Week 101: HMS and Boston Medical Library Transition

March 3, 2022

In 1960, Harvard Medical School and the Boston Medical Library agreed to combine their distinctive collections of current and historical resources in the Francis A. Countway Library. The Countway building, located on the Harvard Medical School campus, opened in 1965. In the intervening years, these collections have provided students, practitioners, researchers, and historians access to an extraordinary breadth of knowledge, artifacts, and information.

Libraries around the world are adapting to meet the fast-changing needs of the information ecosystem. As part of this evolution and following a thorough reassessment of their opportunities and priorities, HMS and BML are separating their collections to each pursue their individual goals. Both HMS and BML remain committed, first and foremost, to finding the best ways to serve practicing physicians and dentists, public health professionals, students, scientists, and scholars, while safeguarding these world-class collections for generations to come.

One of the most comprehensive academic health research libraries in the country and a leader in special collections and the support of historical research, the Countway Library advances the health and biomedical sciences through its robust circulating, online, and history of medicine and public health collections.
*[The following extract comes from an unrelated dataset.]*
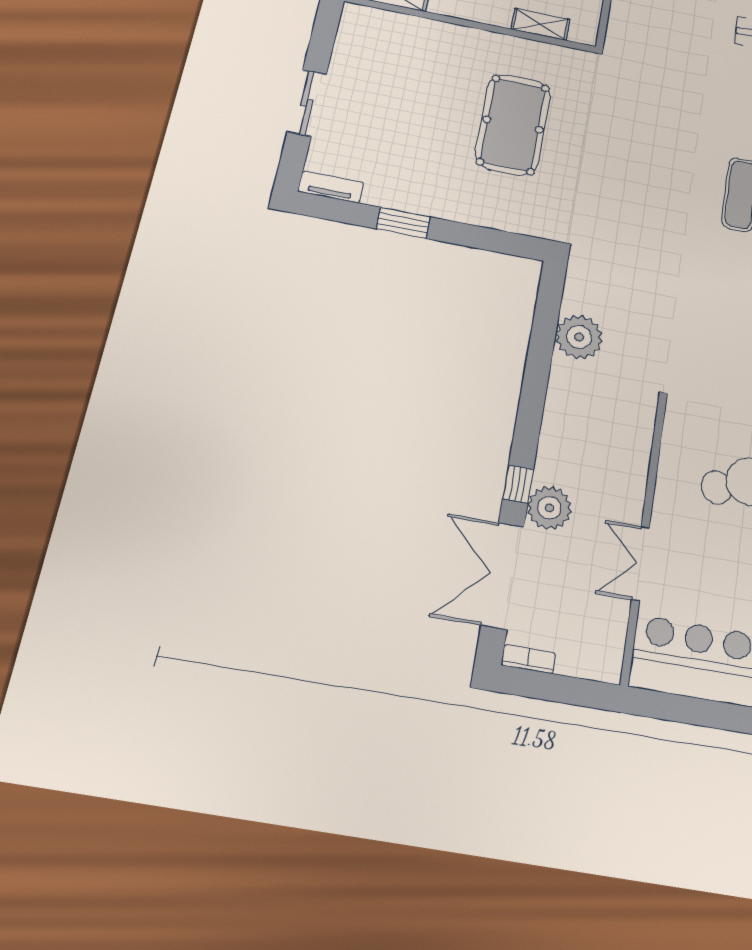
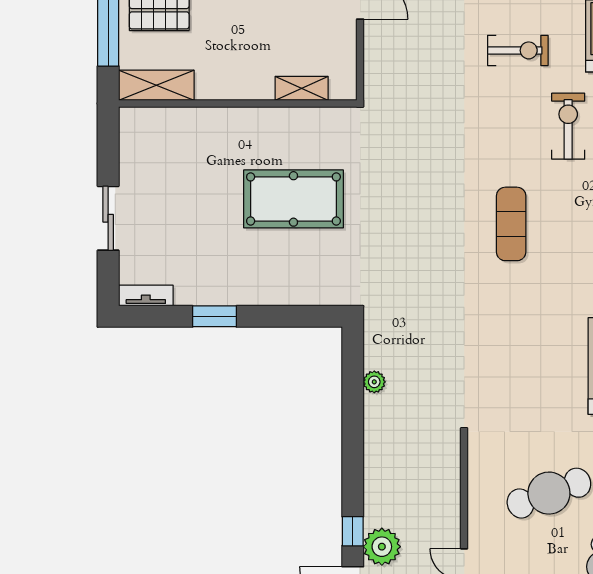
pool table: (513, 125) -> (293, 199), turned 90
plant: (579, 337) -> (374, 382), width x0.53, depth x0.53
It champions open knowledge and access to advance education, research, teaching, and professional growth.

For the Countway, this represents a new era of opportunity and impact. For its circulating and subscription collections, Countway is poised to more effectively participate in Harvard-wide collaborative collection development, better deploy its research and instruction team in the service of the Harvard community, and explore new ways to integrate instructional spaces in the Countway building. Its Center for the History of Medicine, which hosts an incomparable collection of research records and professional papers of Harvard’s medical, dental, and public health faculty, is now positioned to strategically augment its holdings based in part on the demonstrated shift in researcher use of its 20th and 21st century collections.

For details on the BML’s future plans, including information about access to and availability of BML materials and services, visit BML's Announcement. This page also includes a contact email where specific inquiries can be sent to the BML.

HMS is grateful for the decades-long relationship with the BML that has benefitted both institutions.